Copy out the data word for word, without any of its pictures.
========================================================================
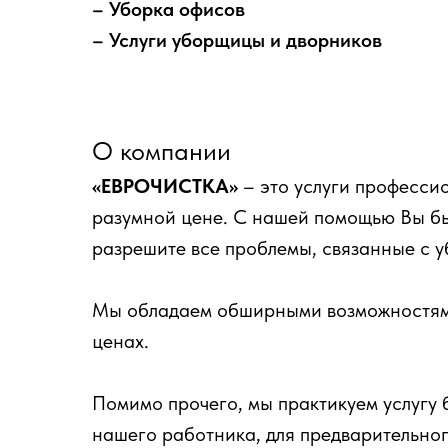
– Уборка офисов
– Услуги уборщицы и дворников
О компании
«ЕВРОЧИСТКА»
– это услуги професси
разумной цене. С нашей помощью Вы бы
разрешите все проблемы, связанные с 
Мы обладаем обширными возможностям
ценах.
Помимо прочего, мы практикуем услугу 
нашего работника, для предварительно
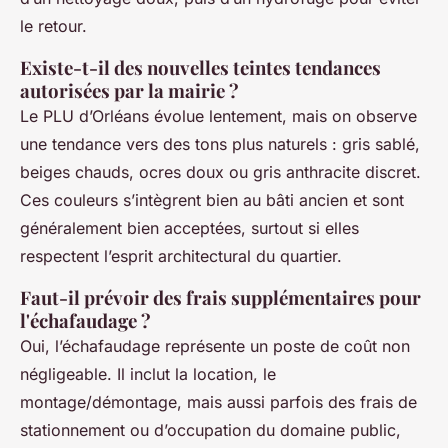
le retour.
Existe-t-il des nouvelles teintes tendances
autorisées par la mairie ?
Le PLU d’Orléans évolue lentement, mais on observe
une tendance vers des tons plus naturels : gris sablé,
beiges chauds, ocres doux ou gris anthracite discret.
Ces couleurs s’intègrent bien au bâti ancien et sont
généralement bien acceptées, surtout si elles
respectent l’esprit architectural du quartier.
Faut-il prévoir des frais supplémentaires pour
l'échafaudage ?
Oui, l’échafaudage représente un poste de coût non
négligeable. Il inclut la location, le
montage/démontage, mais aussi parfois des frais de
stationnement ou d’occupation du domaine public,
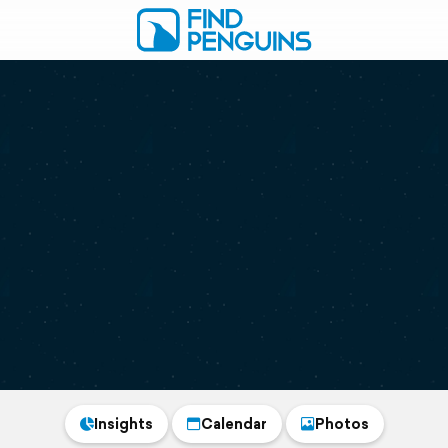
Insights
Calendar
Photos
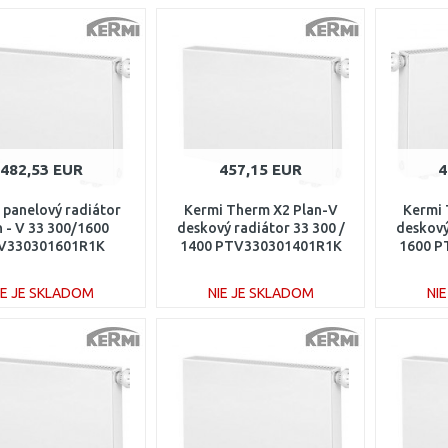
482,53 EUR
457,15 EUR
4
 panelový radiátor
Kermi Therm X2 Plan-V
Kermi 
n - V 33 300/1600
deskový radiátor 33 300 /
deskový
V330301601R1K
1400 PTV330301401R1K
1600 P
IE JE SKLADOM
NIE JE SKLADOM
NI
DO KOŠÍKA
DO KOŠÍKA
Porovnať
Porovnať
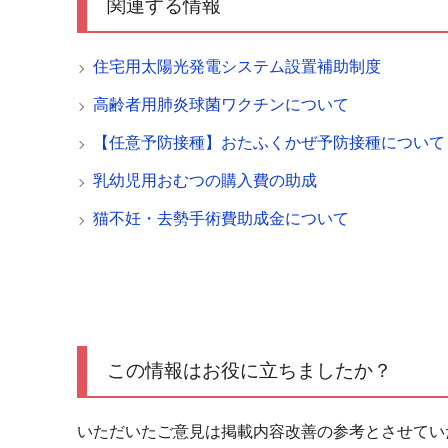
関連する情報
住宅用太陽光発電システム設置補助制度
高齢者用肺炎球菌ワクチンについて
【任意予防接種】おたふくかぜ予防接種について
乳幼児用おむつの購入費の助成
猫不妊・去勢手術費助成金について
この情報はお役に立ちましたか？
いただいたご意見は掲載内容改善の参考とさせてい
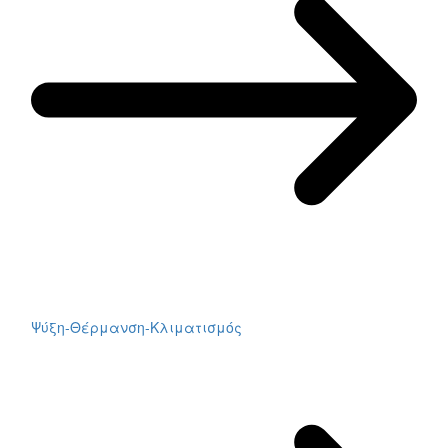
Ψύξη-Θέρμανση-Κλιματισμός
========================================================================
• [TASK ANSWER]
– Уборка офисов
– Услуги уборщицы и дворников
О компании
«ЕВРОЧИСТКА»
– это услуги професси
разумной цене. С нашей помощью Вы бы
разрешите все проблемы, связанные с 
Мы обладаем обширными возможностям
ценах.
Помимо прочего, мы практикуем услугу 
нашего работника, для предварительно
le retour.
Existe-t-il des nouvelles teintes tendances
autorisées par la mairie ?
Le PLU d’Orléans évolue lentement, mais on observe
une tendance vers des tons plus naturels : gris sablé,
beiges chauds, ocres doux ou gris anthracite discret.
Ces couleurs s’intègrent bien au bâti ancien et sont
généralement bien acceptées, surtout si elles
respectent l’esprit architectural du quartier.
Faut-il prévoir des frais supplémentaires pour
l'échafaudage ?
Oui, l’échafaudage représente un poste de coût non
négligeable. Il inclut la location, le
montage/démontage, mais aussi parfois des frais de
stationnement ou d’occupation du domaine public,
Insights
Calendar
Photos
482,53 EUR
457,15 EUR
4
 panelový radiátor
Kermi Therm X2 Plan-V
Kermi 
n - V 33 300/1600
deskový radiátor 33 300 /
deskový
V330301601R1K
1400 PTV330301401R1K
1600 P
IE JE SKLADOM
NIE JE SKLADOM
NI
DO KOŠÍKA
DO KOŠÍKA
Porovnať
Porovnať
関連する情報
住宅用太陽光発電システム設置補助制度
高齢者用肺炎球菌ワクチンについて
【任意予防接種】おたふくかぜ予防接種について
乳幼児用おむつの購入費の助成
猫不妊・去勢手術費助成金について
この情報はお役に立ちましたか？
いただいたご意見は掲載内容改善の参考とさせてい
Ψύξη-Θέρμανση-Κλιματισμός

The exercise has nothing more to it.